If you require one from Dubai police I have recently gone through that. Please follow this link http://www.dubaipolice.gov.ae/dp/jsps/content/flat-content.do?contentCode=84901
I have filled up a form and attached some required documents, in less than 5 working days a corrier delivered to me....please be aware that is written in arabic language not english.
Ciao


----------



## plckid (Jul 25, 2013)

Netta said:


> Hello Flexray,
> 
> If you require one from Dubai police I have recently gone through that. Please follow this link http://www.dubaipolice.gov.ae/dp/jsps/content/flat-content.do?contentCode=84901
> I have filled up a form and attached some required documents, in less than 5 working days a corrier delivered to me....please be aware that is written in arabic language not english.
> Ciao


If you are filling up online .It doesn't have to be in Arabic.

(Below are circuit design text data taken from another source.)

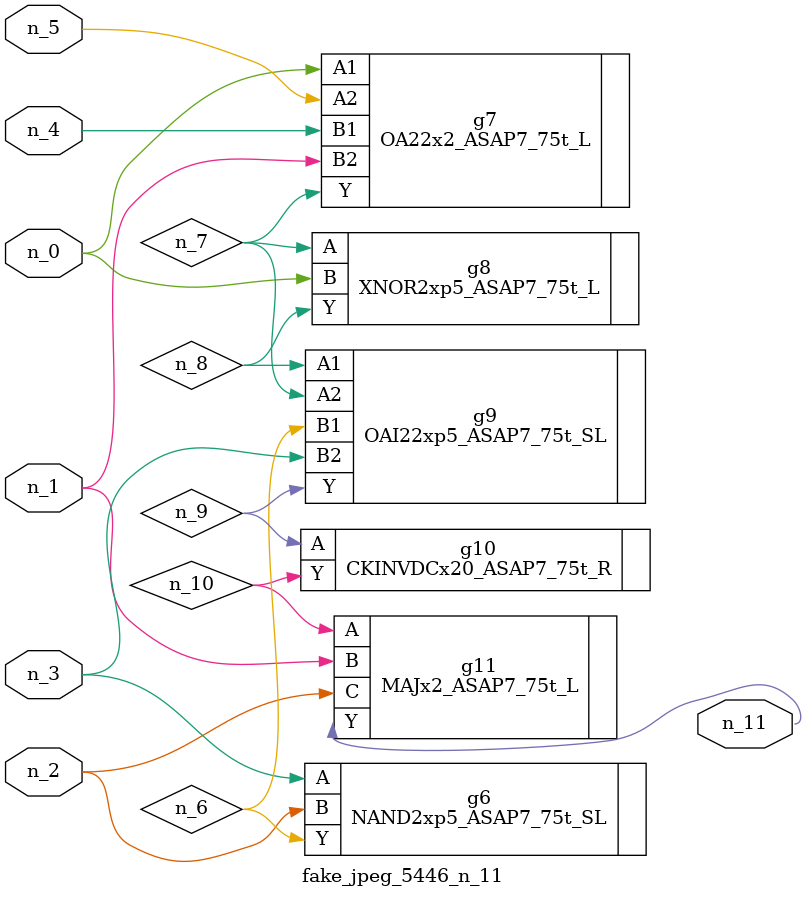
<source format=v>
module fake_jpeg_5446_n_11 (n_3, n_2, n_1, n_0, n_4, n_5, n_11);

input n_3;
input n_2;
input n_1;
input n_0;
input n_4;
input n_5;

output n_11;

wire n_10;
wire n_8;
wire n_9;
wire n_6;
wire n_7;

NAND2xp5_ASAP7_75t_SL g6 ( 
.A(n_3),
.B(n_2),
.Y(n_6)
);

OA22x2_ASAP7_75t_L g7 ( 
.A1(n_0),
.A2(n_5),
.B1(n_4),
.B2(n_1),
.Y(n_7)
);

XNOR2xp5_ASAP7_75t_L g8 ( 
.A(n_7),
.B(n_0),
.Y(n_8)
);

OAI22xp5_ASAP7_75t_SL g9 ( 
.A1(n_8),
.A2(n_7),
.B1(n_6),
.B2(n_3),
.Y(n_9)
);

CKINVDCx20_ASAP7_75t_R g10 ( 
.A(n_9),
.Y(n_10)
);

MAJx2_ASAP7_75t_L g11 ( 
.A(n_10),
.B(n_1),
.C(n_2),
.Y(n_11)
);


endmodule
</source>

Correct me if i am wrong


----------



## ali_sajjad86 (Oct 22, 2013)

plckid said:


> If you are filling up online .It doesn't have to be in Arabic. Correct me if i am wrong


It comes in english. I got one a month ago when i applied for another country residency. Just go online to dubai police website and fill out the form , attach the required document thats it!
You will receive within a week through courier


----------



## Netta (Dec 17, 2012)

ali_sajjad86 said:


> It comes in english. I got one a month ago when i applied for another country residency. Just go online to dubai police website and fill out the form , attach the required document thats it!
> You will receive within a week through courier


Mr Ali Sajjad86, I think I know very well the difference between arabic and english language, and the one I have got, it was written in arabic...We should probably come to the conclusion that it really depends on the reason why someone wants this certificate and whom it should be presented to. Regards


----------



## ali_sajjad86 (Oct 22, 2013)

Netta said:


> Mr Ali Sajjad86, I think I know very well the difference between arabic and english language, and the one I have got, it was written in arabic...We should probably come to the conclusion that it really depends on the reason why someone wants this certificate and whom it should be presented to. Regards


Surething mate!
Sorry if you felt offended or something that wasnt my intension. All i wanted to share was that i got one in english within a week by applying it online. Thats it. 
And i am sure you are smart enough to differenciate between arabic/english lol no offense just kiddin. 
Cheers mate


----------



## Netta (Dec 17, 2012)

ali_sajjad86 said:


> Surething mate!
> Sorry if you felt offended or something that wasnt my intension. All i wanted to share was that i got one in english within a week by applying it online. Thats it.
> And i am sure you are smart enough to differenciate between arabic/english lol no offense just kiddin.
> Cheers mate


Thank you for sharing...but that was my initial doubt responding to Flexiray. If the certificate is required for another country should have been translated first...since you said you have received it in english for residency purposes too....the problem is solved......mine is in arabic for job/visa clearance in UAE. Cheers


----------



## plckid (Jul 25, 2013)

Sorry to Hijack this thread. Actually Im looking for PCC for my friend in Canada. How do I go about it especially the finger prints.


----------



## Eng.Khaled (Feb 8, 2011)

I needed this paper twice. Just go to the nearest police station at any time between 7:00 AM till 9:00 PM along with your passport... pay 200 aed, wait 3 days... go pick it up.


----------